7 of 9 people found the following review helpful:
2.0 out of 5 stars
the sins of Sharon Elizabeth Doyle, screenwriter, January 10, 2001
This review is from: Sins of the Mind [VHS] (VHS Tape)
This hell and redemption saga about a "sexaholic" is lifted
one step above trash exploitation by the heroine having some insight
into her behaviour. Her "acting out" is a result of a car
accident, where brain damage after a coma alters her previous
behaviour so now she has no control over her sexual impulses. Purists
might balk at how we are told of but not shown her first incarnation
as "little miss perfect" but the outrage of her family,
headed by father Mike Farrell (who also exec produced) is enough to
clue us in. Anyone portrayed as sexually aggressive who isn't married
and directing this energy to their spouse is always problematic in
American films since it raises lots of mixed morality issues. That's
probably why the girl also gets to lie and steal, so that the
"crimes" are not totally victimless. There is a suggestion
that the behaviour is hereditary, since her mother (Jill Clayburgh) has
left one man to marry his best friend, Farrell, and we are told by one
psychiatrist - Louise Fletcher in one of two scenes where she appears
with pitiful material - that the behaviour is "growth", a
classic response to a near-death experience.
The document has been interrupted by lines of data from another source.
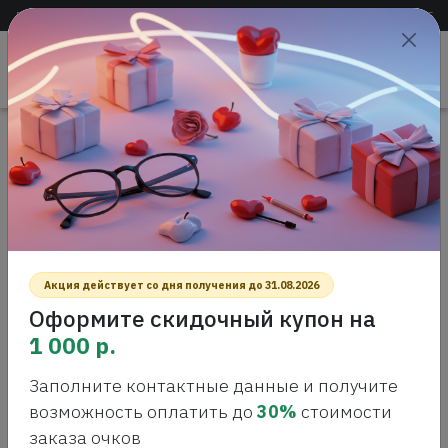
Доставка по всей России
+7 (383) 288-55-54
+7 (383) 288-54-55
Проверить
зрение
САЛОН ОПТИКИ
Главная
Интернет-магазин оптики
Контактные линзы
ALCON DAILIES TOTAL 1, 30шт
ALCON DAILIES TOTAL 1, 30ШТ
Акция действует со дня получения до 31.08.2026
Оформите скидочный купон на
1 000 р.
Заполните контактные данные и получите
возможность оплатить до
30%
стоимости
заказа очков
However any kind of
psychological empathy is abandoned when a second psychiatrist
diagnoses the poor girl as a sexual offender, and she is grouped with
rapists and pedophiles. You might think a nymphomaniac finding a
rapist is a match made in heaven but the group sessions are bereft of
humour. In fact they are unintentionally hilarious, the nadir being
the doctor stating at one point "I can detect some tension in the
air". If the doctor's fatuous tone and trembling voice isn't
enough to make any aware person run a mile, his sessions where the
group screams at each other as he coaches "control" and
"stay with it" as if they are acting classes, is. I was
particularly amused when one rapist yelled to another "Get to the
point!". Farrell seems to have been attracted to this project for
it's daddy quotant, though writer Sharon Elizabeth Doyle errs in
naming the other (good) daughter, Allegra. Since he is a photographer
we hope for some payoff but the only one comes when he prints off
multiple images of the bad daughter. At first what might have revealed
some obsession is revealed to have a missing persons use. I think I
most enjoyed seeing Farrell when he is beaten up, since up to that
point his performance had been so noble and dull, and it's odd that
director James Frawley lights his big breakdown scene in shadow. As
the sinner, Missy Crider is better than expected, provides some
welcome dimension to her tramp role, and is lucky enough to have to
endure a succession of gorgeous sexual partners. As her mother,
Clayburgh brings emotional truth and some memorable anger to a Mildred
Pierce-ish stairway mother-daughter confrontation.